If you’ve watched the other three seasons of Channel Zero, The Dream Door could feel slightly derivative, particularly of the second season, No-End House (still the series’ best). If nothing else, it only underlines how same-y so many creepypastas are. So many of these tales resemble the empty, modern homes they’re often set in, formed by the same cookie cutter but filled with ancient, primal terrors nonetheless, as if acknowledging that the scariest thing about modernity is how it numbs you in a way that distracts you from what you should really be scared of.

The Dream Door sags considerably in its midsection, but it ends well. And any time Pretzel Jack appears on screen, it’s understandable if you feel low-grade terrified. But should Channel Zero be granted more seasons (please, Syfy!), it might do the series well to leave the drab confines of suburbia that both it and creepypastas in general can feel trapped in behind. —TV

Channel Zero: The Dream Door debuts Friday, October 26, at 11 pm Eastern on Syfy.

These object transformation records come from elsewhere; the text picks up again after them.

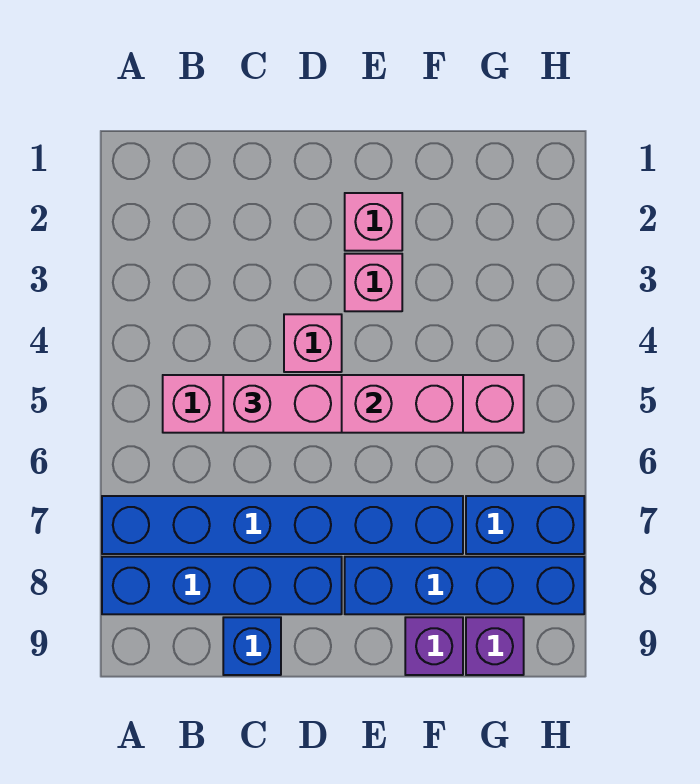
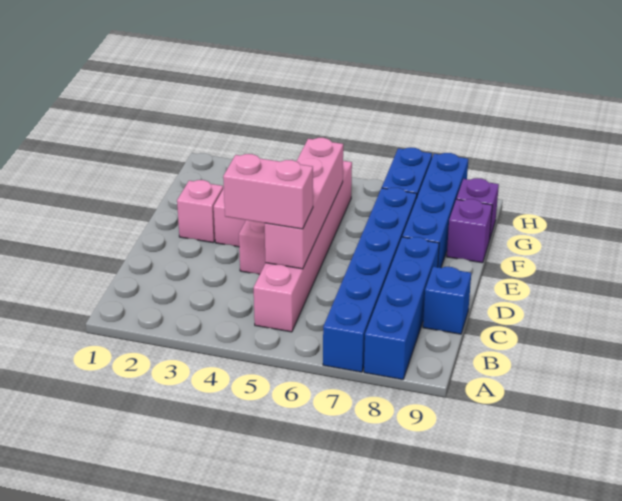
pink 1x2 brick [223,375,342,433] -> pink 1x2 brick turned to [223,154,313,229]

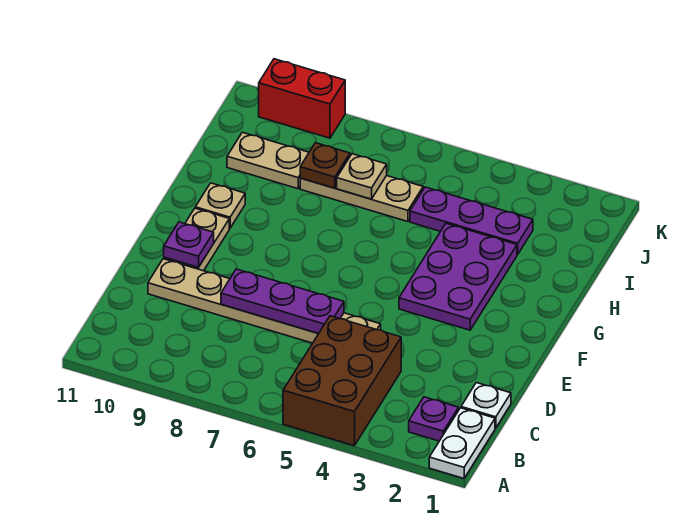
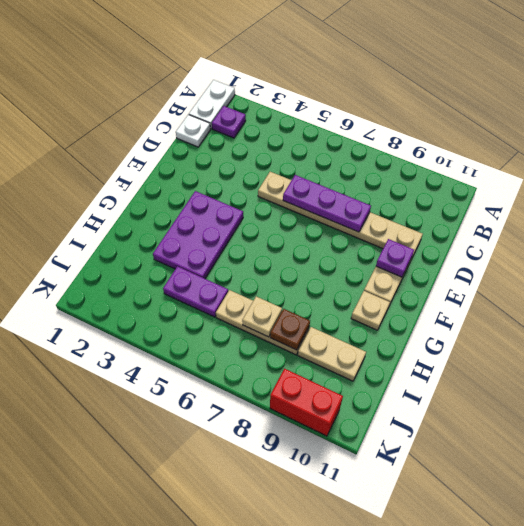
brown 2x3 brick [283,316,401,446] -> none
purple 1x3 plate [410,187,533,254] -> purple 1x2 plate [163,266,228,317]

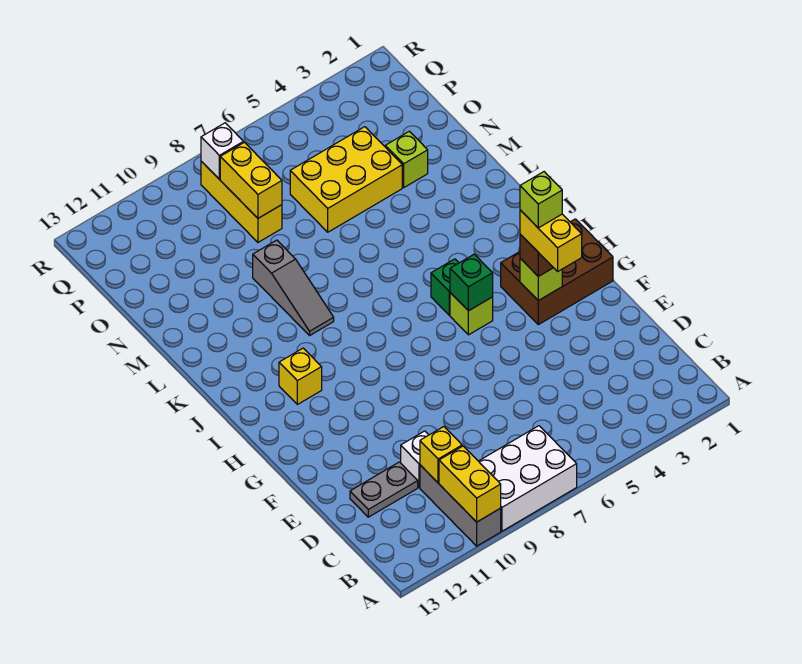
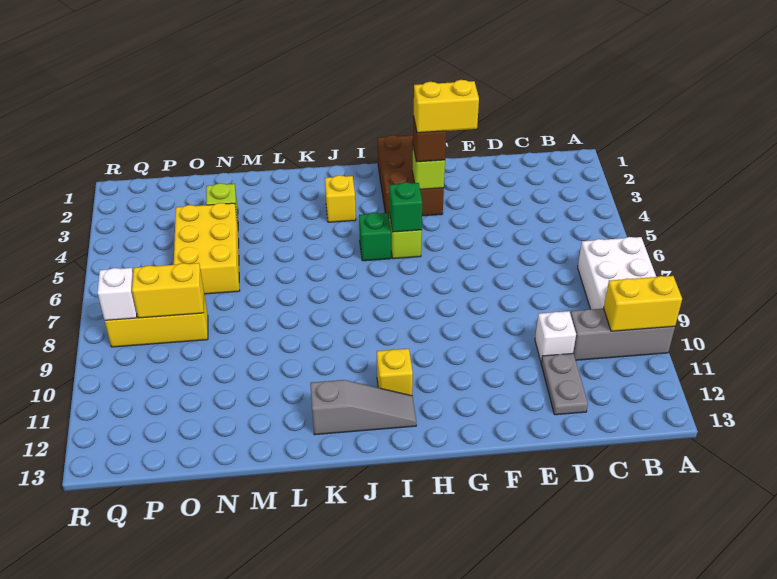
yellow 1x1 brick [420,427,462,483] -> yellow 1x1 brick moved to [325,175,356,222]
lime 1x1 brick [520,172,562,228] -> none
grey 1x3 slope [253,240,334,335] -> grey 1x3 slope moved to [310,380,416,435]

One new episode will air each night at 11 pm through Wednesday, October 31. Hey, that’s Halloween! Stream previous seasons on Shudder.

Also...

  • PBS’s Native America (9 pm Eastern on Tuesdays) is a massive four-part documentary miniseries uncovering the history of Native Americans across the Western Hemisphere. If you have any interest at all in this subject matter, it’s well worth checking out.
  • Paramount Network’s long-beleaguered TV miniseries adaptation of Heathers will finally air on American television, after several months of delay and the complete removal of one episode that was dubbed “too controversial.” It’s being burned off, two episodes per night, from Thursday, October 25, through Monday, October 29. You can also watch the whole thing on Paramount’s website. We weren’t offered screeners, but the reviews from critics who were aren’t promising.
  • Netflix’s big launch for the week is its new version of Sabrina the Teenage Witch now entitled Chilling Adventures of Sabrina (Friday). Read our full review here.
  • It’s Christmas movie season on Hallmark again, with the debut of Christmas at Pemberley Manor (8 pm Eastern on Saturday). Hey, we almost made it to Halloween before Christmas movie season started. Almost!
  • Two brand new late-night talk shows launch on Sunday: E! and Busy Philipps’s Busy Tonight (10 pm Eastern on Sunday) and Netflix’s Patriot Act With Hasan Minhaj (Sunday). We’ve seen neither, but we wish Philipps and Minhaj only the best.